INFORMATION:
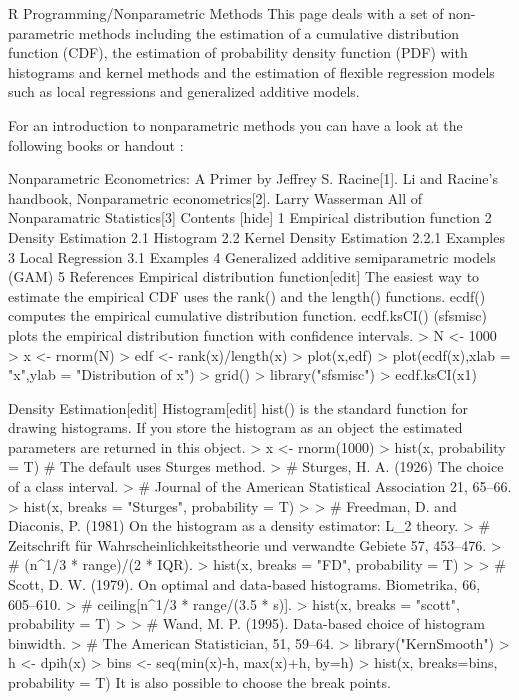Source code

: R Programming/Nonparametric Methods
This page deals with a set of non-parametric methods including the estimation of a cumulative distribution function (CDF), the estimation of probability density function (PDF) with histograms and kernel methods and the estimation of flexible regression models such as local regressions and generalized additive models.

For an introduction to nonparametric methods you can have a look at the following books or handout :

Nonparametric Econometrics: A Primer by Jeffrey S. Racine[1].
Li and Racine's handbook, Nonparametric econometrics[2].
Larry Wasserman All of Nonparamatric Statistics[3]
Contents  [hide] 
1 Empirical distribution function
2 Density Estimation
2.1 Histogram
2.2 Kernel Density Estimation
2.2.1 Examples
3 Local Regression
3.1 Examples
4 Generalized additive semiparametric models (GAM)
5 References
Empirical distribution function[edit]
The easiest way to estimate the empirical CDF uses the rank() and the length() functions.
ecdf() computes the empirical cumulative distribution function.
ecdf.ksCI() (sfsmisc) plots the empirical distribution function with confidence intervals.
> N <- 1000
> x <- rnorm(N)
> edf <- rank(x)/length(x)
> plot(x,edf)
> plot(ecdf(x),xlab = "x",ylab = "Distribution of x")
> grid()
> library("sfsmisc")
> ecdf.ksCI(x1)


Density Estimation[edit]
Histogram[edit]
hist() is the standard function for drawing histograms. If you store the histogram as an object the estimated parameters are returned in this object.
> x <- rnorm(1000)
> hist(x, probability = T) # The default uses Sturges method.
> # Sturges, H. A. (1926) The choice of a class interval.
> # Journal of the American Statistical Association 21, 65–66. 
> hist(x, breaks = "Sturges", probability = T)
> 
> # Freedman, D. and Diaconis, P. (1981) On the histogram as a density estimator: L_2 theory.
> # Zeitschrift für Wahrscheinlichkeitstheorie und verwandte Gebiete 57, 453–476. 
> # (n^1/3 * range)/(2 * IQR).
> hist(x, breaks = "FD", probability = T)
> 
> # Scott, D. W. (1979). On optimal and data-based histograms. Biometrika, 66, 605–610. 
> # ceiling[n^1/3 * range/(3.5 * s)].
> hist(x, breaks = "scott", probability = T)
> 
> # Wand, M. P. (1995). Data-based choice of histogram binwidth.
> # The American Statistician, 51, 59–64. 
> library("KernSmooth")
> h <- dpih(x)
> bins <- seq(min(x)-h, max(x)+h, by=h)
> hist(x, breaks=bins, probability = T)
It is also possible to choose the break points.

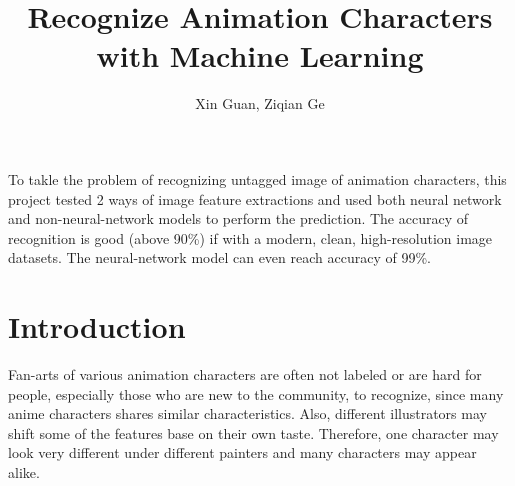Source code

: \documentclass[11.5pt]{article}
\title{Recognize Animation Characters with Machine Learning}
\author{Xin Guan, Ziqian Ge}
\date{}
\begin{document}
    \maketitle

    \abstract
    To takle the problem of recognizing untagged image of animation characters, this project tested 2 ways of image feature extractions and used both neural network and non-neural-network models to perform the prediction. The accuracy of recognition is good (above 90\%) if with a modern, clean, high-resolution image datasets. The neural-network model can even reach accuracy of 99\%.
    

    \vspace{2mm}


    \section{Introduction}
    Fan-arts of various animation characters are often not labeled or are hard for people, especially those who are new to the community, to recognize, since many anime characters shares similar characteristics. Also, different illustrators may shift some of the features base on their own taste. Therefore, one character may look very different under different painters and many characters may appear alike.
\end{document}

==

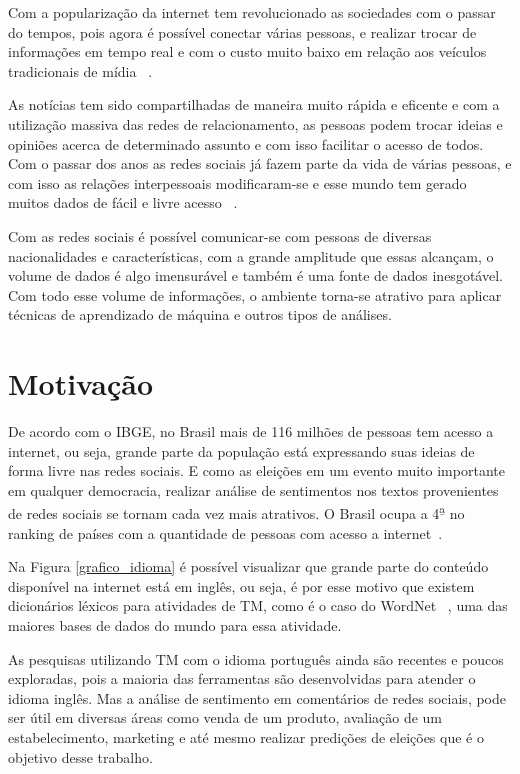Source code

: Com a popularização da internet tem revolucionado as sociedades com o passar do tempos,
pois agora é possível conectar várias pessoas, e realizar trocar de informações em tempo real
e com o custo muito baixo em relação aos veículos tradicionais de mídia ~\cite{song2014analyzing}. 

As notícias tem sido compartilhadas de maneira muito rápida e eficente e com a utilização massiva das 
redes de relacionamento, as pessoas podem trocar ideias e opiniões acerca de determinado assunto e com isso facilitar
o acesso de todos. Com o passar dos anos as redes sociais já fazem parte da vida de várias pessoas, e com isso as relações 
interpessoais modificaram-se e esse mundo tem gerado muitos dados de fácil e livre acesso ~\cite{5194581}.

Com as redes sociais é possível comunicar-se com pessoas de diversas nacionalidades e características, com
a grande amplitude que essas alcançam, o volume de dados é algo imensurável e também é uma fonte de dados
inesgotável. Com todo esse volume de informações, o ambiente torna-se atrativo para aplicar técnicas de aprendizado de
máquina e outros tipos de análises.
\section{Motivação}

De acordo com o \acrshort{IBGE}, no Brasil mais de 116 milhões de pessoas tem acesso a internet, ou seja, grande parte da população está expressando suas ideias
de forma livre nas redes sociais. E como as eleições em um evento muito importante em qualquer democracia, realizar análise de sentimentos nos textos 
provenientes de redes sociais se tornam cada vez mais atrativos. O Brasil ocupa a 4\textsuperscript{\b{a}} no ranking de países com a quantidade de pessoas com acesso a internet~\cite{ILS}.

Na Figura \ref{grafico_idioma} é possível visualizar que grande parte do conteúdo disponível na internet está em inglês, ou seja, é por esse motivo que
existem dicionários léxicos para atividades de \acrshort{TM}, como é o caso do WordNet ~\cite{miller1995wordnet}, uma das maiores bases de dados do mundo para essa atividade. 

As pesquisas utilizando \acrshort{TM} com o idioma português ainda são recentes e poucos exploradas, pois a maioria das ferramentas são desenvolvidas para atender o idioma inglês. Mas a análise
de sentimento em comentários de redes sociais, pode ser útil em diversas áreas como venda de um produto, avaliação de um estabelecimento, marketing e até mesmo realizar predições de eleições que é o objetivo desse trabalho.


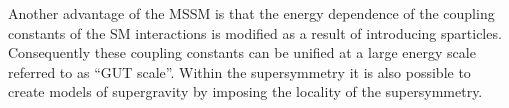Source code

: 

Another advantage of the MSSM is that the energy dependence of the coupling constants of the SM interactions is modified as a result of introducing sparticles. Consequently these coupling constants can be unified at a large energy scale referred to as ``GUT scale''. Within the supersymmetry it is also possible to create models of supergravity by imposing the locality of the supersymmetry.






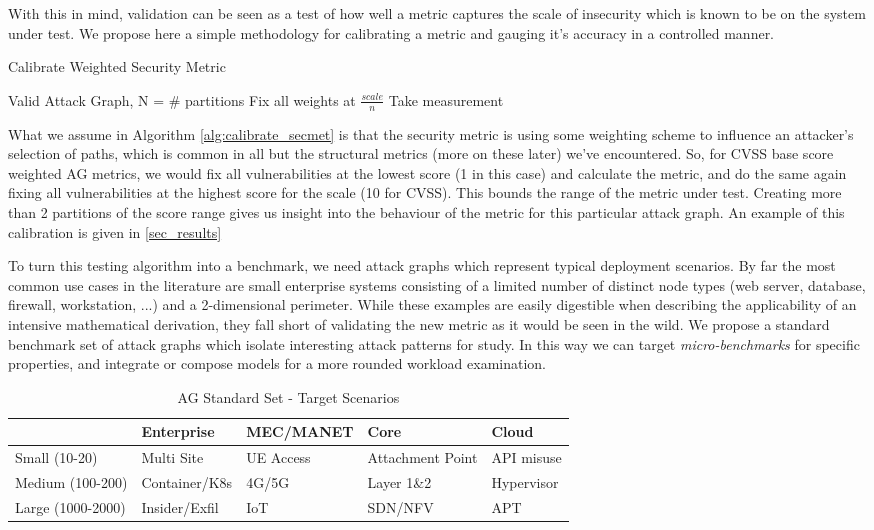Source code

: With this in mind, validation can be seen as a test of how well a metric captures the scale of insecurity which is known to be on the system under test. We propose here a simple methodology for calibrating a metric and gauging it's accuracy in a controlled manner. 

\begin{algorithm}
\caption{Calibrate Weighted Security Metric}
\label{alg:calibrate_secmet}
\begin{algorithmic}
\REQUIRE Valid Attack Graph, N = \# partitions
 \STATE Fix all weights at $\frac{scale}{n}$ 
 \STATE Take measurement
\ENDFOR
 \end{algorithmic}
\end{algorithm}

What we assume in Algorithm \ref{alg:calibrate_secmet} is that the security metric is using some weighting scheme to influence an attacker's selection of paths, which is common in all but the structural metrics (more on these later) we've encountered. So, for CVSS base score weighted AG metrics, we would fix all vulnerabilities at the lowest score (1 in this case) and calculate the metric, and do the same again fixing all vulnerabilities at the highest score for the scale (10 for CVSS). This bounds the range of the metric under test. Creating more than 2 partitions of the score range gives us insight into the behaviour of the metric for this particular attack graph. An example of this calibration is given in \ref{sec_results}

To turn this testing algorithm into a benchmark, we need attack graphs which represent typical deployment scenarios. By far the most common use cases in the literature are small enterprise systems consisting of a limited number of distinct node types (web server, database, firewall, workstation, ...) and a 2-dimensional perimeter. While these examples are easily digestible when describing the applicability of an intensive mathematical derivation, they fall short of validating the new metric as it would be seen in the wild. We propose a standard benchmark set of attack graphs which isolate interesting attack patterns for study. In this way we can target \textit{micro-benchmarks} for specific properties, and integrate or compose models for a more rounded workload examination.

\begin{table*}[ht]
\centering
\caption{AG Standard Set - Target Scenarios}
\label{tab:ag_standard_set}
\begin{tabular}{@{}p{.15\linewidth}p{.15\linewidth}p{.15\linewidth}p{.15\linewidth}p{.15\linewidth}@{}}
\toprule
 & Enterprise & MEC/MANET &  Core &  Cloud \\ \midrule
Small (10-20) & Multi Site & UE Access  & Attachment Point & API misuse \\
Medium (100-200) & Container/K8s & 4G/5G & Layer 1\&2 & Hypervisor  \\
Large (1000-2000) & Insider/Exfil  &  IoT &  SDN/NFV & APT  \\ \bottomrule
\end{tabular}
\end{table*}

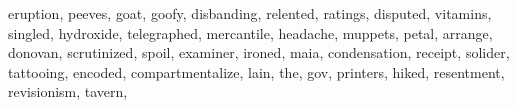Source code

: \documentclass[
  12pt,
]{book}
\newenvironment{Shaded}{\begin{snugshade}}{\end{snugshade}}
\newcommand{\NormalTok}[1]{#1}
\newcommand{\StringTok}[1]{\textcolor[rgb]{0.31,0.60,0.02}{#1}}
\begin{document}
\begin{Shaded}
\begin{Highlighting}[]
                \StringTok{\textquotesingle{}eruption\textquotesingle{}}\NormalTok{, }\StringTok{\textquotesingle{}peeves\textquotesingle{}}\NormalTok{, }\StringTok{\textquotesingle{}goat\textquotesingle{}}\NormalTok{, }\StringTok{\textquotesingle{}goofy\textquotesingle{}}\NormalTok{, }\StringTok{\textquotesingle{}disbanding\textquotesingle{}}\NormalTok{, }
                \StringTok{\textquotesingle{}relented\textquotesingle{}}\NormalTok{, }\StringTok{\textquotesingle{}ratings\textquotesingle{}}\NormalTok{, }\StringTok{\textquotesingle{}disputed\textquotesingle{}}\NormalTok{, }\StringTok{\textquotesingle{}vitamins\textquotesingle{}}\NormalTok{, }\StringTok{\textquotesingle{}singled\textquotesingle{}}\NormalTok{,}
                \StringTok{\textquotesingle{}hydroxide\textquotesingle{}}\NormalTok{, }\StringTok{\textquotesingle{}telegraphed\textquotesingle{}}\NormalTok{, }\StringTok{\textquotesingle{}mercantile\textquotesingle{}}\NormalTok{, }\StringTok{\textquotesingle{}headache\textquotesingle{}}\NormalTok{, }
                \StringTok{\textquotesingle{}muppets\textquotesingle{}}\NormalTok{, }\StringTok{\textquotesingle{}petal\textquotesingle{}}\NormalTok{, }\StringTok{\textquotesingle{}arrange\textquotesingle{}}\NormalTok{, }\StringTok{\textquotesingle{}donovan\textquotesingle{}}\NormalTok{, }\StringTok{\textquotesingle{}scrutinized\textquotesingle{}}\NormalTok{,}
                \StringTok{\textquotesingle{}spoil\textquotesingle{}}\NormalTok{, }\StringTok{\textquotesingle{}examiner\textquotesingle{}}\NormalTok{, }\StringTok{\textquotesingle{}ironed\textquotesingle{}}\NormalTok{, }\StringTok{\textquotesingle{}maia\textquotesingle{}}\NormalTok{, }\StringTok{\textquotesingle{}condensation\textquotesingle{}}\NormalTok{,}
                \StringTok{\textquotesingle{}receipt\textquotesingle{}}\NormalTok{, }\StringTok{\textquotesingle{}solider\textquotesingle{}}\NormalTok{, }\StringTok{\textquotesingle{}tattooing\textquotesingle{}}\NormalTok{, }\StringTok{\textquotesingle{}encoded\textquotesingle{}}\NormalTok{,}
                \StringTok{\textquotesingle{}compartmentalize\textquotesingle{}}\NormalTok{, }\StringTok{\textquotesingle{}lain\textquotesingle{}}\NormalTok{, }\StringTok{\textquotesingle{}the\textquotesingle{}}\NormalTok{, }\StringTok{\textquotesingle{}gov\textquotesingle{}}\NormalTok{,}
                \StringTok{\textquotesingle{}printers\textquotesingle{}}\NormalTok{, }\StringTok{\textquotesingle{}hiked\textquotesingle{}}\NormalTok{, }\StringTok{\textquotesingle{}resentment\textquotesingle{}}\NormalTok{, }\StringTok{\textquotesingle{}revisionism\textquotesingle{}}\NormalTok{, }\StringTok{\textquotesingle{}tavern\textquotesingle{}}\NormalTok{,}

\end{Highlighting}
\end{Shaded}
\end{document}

--

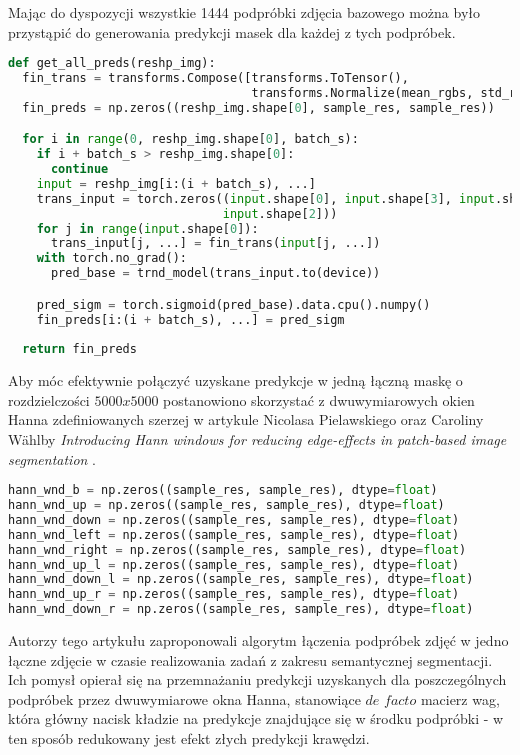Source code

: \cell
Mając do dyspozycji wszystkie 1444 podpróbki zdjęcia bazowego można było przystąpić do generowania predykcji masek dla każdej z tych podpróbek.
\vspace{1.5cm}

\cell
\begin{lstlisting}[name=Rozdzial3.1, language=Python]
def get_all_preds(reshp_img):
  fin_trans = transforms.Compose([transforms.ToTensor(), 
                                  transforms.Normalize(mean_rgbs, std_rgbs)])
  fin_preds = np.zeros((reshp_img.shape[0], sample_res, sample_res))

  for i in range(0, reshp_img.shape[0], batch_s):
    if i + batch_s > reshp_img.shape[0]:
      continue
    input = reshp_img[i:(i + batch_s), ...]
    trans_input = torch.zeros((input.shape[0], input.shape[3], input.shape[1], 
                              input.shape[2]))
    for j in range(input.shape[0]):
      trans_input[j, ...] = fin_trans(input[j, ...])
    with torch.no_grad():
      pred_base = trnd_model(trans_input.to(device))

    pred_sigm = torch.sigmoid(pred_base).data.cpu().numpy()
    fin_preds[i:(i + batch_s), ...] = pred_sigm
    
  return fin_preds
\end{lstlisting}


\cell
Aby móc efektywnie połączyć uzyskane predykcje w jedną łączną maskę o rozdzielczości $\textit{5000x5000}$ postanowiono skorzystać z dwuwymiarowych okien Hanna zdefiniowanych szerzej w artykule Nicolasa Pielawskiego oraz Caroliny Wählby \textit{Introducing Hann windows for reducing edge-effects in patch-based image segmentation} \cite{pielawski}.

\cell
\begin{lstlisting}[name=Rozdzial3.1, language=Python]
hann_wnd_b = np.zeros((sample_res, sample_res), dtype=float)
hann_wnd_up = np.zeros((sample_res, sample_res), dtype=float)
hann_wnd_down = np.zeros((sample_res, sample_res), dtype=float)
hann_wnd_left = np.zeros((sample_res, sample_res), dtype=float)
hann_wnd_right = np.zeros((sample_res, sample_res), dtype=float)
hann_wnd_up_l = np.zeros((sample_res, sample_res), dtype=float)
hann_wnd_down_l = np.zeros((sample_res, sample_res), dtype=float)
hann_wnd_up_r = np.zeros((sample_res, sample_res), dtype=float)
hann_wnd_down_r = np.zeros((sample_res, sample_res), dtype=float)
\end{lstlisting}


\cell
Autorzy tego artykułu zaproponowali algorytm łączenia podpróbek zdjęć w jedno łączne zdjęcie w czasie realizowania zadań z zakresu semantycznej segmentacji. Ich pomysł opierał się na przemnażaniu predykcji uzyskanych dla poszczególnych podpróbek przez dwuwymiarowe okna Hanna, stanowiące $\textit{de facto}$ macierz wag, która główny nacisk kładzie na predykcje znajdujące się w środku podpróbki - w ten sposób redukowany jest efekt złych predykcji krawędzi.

INSTRUCTIONS FOR THE TASK:
What you give back should be only the lines of the records above, starting at the line with "hann_wnd_up = np.zeros((sample_res, sample_res), dtype=float)" and ending at the line with "Autorzy tego artykułu", restated word for word.

RESPONSE FOR THIS EXERCISE:
hann_wnd_up = np.zeros((sample_res, sample_res), dtype=float)
hann_wnd_down = np.zeros((sample_res, sample_res), dtype=float)
hann_wnd_left = np.zeros((sample_res, sample_res), dtype=float)
hann_wnd_right = np.zeros((sample_res, sample_res), dtype=float)
hann_wnd_up_l = np.zeros((sample_res, sample_res), dtype=float)
hann_wnd_down_l = np.zeros((sample_res, sample_res), dtype=float)
hann_wnd_up_r = np.zeros((sample_res, sample_res), dtype=float)
hann_wnd_down_r = np.zeros((sample_res, sample_res), dtype=float)
\end{lstlisting}


\cell
Autorzy tego artykułu zaproponowali algorytm łączenia podpróbek zdjęć w jedno łączne zdjęcie w czasie realizowania zadań z zakresu semantycznej segmentacji. Ich pomysł opierał się na przemnażaniu predykcji uzyskanych dla poszczególnych podpróbek przez dwuwymiarowe okna Hanna, stanowiące $\textit{de facto}$ macierz wag, która główny nacisk kładzie na predykcje znajdujące się w środku podpróbki - w ten sposób redukowany jest efekt złych predykcji krawędzi.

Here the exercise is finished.